La pregunta no es si México requiere o no una reforma educativa porque la respuesta es obvia. Más oportuno parecería preguntarnos si se requiere la misma reforma en un país tan diverso en lo cultural, multiétnico, pero sobre todo, tan desigual. No se trata de soslayar la simulación ni la ineficiencia, menos aún la corrupción. Pero ¿de veras aplica la misma reforma en los más de 200 mil planteles educativos que tenemos, según el censo del Inegi?¿Aplican los mismos mecanismos de evaluación, estímulos y sanciones para los más de 2 millones de trabajadores de la educación?¿Acaso no hay espacio para negociar variaciones locales, usos y costumbres regionales arraigados a la cultura y a las tradiciones que les son propias? Nada de ello está reñido con la calidad educativa, la responsabilidad magisterial y la rendición de cuentas. Organismos como la UNESCO estarían de acuerdo con ese enfoque. Confío en que el diálogo entre el magisterio disidente y el gobierno, reiniciado hace unos días, también así lo considere.
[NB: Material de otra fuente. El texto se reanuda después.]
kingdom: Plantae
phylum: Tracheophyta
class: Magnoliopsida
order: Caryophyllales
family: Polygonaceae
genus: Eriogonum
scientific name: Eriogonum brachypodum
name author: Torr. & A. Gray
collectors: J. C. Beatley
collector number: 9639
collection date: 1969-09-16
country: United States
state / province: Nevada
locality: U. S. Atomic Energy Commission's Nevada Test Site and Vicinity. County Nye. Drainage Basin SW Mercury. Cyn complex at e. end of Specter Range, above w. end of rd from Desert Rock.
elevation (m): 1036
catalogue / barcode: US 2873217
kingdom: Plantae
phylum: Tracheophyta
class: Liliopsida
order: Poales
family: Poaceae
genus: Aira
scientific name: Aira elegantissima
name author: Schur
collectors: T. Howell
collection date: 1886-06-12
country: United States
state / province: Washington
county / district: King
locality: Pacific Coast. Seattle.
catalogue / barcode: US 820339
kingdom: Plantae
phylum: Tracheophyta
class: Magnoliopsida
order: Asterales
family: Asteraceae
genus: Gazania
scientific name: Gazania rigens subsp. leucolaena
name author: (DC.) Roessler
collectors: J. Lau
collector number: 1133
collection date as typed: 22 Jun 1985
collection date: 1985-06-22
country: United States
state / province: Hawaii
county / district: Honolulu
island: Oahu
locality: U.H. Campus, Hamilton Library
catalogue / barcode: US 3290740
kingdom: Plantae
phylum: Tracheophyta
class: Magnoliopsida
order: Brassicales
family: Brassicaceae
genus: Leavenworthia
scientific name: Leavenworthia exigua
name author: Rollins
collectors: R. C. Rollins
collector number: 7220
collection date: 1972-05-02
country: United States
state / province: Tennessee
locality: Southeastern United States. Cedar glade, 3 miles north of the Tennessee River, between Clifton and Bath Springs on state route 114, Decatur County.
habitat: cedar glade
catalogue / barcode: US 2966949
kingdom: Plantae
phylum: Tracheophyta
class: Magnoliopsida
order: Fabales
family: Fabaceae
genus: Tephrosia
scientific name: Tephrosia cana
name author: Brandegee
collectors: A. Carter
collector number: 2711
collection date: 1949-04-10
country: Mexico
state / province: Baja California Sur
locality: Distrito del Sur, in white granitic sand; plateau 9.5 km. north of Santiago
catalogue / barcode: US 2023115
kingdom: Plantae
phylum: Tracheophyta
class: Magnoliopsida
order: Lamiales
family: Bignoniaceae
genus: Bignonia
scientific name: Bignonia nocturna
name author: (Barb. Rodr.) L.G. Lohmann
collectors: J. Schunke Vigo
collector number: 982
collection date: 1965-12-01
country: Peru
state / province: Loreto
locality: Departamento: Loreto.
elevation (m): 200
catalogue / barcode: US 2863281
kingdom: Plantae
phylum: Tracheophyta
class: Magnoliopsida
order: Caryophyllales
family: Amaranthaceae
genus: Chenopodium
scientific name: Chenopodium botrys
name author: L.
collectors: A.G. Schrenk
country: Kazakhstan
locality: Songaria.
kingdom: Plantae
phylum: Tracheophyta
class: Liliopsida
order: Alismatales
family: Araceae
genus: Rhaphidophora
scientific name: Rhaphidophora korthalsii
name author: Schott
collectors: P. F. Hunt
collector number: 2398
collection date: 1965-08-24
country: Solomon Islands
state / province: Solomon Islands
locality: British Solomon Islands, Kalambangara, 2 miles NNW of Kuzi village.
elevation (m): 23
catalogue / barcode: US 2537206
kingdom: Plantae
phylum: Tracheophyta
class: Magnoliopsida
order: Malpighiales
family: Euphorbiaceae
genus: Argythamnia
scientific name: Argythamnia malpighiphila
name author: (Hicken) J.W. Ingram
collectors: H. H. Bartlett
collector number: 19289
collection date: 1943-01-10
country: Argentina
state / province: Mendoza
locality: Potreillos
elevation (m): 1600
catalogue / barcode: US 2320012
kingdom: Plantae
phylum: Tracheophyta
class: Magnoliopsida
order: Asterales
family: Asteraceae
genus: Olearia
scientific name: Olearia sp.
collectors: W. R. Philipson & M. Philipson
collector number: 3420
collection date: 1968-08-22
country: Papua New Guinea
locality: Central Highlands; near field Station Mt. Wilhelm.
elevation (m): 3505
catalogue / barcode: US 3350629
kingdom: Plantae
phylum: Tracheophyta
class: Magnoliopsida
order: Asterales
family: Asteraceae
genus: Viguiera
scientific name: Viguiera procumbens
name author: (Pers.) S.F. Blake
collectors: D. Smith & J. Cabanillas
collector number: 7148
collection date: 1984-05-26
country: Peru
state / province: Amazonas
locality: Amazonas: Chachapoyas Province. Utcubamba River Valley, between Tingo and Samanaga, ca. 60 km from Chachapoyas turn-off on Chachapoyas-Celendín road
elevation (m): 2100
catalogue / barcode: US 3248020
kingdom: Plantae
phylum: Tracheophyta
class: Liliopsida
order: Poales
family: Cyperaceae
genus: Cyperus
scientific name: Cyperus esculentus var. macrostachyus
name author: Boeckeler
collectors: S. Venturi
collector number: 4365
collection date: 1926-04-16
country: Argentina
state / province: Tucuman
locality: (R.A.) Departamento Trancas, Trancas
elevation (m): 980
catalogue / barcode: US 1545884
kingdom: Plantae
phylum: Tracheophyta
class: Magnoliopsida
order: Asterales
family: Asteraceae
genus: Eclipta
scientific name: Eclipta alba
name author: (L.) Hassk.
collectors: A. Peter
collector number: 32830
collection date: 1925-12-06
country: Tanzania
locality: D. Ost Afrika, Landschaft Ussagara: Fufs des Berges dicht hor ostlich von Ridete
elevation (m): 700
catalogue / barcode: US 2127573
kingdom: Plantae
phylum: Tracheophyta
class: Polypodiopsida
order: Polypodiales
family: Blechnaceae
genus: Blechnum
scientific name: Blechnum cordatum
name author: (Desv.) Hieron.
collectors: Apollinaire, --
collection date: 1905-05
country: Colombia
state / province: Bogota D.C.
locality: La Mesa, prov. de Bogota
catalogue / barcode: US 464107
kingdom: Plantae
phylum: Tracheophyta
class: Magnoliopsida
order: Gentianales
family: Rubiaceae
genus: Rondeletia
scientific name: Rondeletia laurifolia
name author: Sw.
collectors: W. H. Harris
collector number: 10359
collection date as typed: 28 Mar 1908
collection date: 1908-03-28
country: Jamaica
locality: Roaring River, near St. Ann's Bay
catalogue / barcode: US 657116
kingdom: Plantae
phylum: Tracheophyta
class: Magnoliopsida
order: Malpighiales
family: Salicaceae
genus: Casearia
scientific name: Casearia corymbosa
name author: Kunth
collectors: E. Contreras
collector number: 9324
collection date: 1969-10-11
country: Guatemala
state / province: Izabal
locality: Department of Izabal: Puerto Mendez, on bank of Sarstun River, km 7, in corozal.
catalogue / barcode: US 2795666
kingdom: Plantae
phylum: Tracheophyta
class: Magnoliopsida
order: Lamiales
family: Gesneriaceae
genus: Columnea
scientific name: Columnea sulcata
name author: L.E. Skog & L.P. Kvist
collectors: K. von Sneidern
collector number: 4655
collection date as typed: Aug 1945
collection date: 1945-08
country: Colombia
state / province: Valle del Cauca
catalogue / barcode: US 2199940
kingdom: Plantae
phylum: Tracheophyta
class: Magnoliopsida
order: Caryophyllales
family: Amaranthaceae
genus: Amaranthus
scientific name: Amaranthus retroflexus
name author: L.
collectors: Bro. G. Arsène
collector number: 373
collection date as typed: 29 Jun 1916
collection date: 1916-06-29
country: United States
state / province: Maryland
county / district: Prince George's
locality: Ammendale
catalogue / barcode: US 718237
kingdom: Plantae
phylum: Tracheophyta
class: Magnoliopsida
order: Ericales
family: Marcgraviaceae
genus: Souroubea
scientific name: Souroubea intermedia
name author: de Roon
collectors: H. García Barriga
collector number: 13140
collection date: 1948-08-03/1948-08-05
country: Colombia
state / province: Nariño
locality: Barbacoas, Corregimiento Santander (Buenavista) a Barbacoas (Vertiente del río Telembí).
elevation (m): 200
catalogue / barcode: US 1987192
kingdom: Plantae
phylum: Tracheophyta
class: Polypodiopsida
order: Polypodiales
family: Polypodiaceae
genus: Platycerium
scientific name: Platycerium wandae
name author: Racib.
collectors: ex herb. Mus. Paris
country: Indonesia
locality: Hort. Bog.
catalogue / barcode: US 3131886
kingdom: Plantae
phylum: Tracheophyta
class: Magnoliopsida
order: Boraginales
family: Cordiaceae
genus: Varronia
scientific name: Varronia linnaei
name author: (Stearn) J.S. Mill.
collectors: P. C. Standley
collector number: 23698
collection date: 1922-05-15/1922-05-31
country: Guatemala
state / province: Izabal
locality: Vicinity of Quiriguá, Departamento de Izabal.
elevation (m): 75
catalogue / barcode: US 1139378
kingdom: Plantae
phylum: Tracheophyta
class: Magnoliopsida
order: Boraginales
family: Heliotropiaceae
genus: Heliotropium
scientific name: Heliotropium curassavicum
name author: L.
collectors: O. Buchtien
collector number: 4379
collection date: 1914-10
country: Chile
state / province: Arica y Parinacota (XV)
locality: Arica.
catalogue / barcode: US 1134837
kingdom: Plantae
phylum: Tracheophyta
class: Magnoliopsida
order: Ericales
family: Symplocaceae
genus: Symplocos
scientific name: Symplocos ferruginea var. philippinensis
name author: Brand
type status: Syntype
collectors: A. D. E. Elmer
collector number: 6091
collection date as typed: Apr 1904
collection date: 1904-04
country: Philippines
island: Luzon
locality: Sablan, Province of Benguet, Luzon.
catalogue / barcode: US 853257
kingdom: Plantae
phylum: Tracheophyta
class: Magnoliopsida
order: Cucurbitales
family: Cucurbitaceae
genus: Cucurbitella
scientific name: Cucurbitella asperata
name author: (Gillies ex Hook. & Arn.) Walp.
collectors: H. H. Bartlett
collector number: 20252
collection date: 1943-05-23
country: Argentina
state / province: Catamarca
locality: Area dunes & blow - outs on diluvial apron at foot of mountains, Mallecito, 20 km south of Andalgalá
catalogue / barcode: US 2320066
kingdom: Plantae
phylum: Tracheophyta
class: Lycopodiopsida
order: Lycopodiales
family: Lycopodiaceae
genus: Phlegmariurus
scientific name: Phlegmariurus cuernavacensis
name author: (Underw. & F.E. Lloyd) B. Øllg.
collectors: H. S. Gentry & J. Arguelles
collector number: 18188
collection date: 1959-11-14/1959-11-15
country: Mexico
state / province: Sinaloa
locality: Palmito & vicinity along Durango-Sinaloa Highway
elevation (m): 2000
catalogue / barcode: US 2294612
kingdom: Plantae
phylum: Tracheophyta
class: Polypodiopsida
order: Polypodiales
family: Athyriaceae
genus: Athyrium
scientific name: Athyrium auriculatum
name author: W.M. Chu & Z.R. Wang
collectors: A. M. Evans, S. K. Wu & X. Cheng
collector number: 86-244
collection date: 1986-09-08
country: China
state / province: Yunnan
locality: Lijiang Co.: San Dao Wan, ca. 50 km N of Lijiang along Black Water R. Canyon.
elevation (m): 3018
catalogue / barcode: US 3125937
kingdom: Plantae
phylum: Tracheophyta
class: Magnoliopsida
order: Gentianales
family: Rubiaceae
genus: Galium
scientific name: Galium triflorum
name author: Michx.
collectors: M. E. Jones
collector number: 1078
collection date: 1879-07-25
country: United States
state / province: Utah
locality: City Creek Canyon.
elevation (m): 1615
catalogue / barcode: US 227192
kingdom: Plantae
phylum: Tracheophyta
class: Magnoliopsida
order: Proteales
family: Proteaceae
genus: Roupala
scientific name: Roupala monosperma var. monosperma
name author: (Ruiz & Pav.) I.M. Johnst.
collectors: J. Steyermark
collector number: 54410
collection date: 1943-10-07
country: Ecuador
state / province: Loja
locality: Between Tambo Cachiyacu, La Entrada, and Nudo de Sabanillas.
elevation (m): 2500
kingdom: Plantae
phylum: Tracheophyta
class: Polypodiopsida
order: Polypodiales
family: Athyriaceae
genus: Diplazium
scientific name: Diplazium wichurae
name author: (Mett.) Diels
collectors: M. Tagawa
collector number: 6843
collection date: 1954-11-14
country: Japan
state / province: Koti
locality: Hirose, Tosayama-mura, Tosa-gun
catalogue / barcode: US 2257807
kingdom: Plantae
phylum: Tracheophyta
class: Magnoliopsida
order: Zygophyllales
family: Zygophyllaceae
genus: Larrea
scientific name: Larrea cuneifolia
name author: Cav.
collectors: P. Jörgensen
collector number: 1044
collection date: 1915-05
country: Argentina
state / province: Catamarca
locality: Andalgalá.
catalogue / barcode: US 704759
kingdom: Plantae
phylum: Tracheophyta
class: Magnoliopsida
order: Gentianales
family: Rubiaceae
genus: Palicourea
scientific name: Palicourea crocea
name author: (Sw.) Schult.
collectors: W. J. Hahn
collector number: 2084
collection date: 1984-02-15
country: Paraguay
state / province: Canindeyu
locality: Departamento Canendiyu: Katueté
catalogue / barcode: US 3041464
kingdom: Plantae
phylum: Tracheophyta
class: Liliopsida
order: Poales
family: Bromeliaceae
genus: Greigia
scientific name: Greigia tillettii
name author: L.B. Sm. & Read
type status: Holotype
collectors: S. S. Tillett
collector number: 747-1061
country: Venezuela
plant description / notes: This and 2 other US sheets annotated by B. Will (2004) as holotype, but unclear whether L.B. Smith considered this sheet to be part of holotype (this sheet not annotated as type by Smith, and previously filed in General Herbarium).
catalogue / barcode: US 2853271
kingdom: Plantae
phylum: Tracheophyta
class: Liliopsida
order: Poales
¿Acaso no se han preguntado por qué los maestros disidentes, los más beligerantes, se concentran en Oaxaca, Guerrero, Chiapas y Michoacán, y no, por ejemplo, en Nuevo León o en el Bajío? Basta con revisar el Sistema de Cuentas Nacionales, los indicadores de Coneval o alguno de los muchos estudios que sobre pobreza, marginación y violencia se han hecho en los últimos años para encontrar las respuestas. No es una sola.

El peor escenario es, como siempre, errar en el diagnóstico. Subestimar los síntomas. Confundir el catarro con la neumonía. Despertar al México bronco y luego querer domarlo a garrotazos. Eso no funciona. La violencia no es creativa, es destructiva. Nada resuelve.

Yo no creo, como afirman algunos líderes, que sean las estructuras institucionales las que nos violenten. Lo que sí me parece absurdo —y ocurre con gran frecuencia— es redimir la violencia propia y denunciar, con todos los medios al alcance y sin descanso, la violencia de los otros. Es como ver la paja en el ojo ajeno y no ver la viga en el propio. Así de sencillo.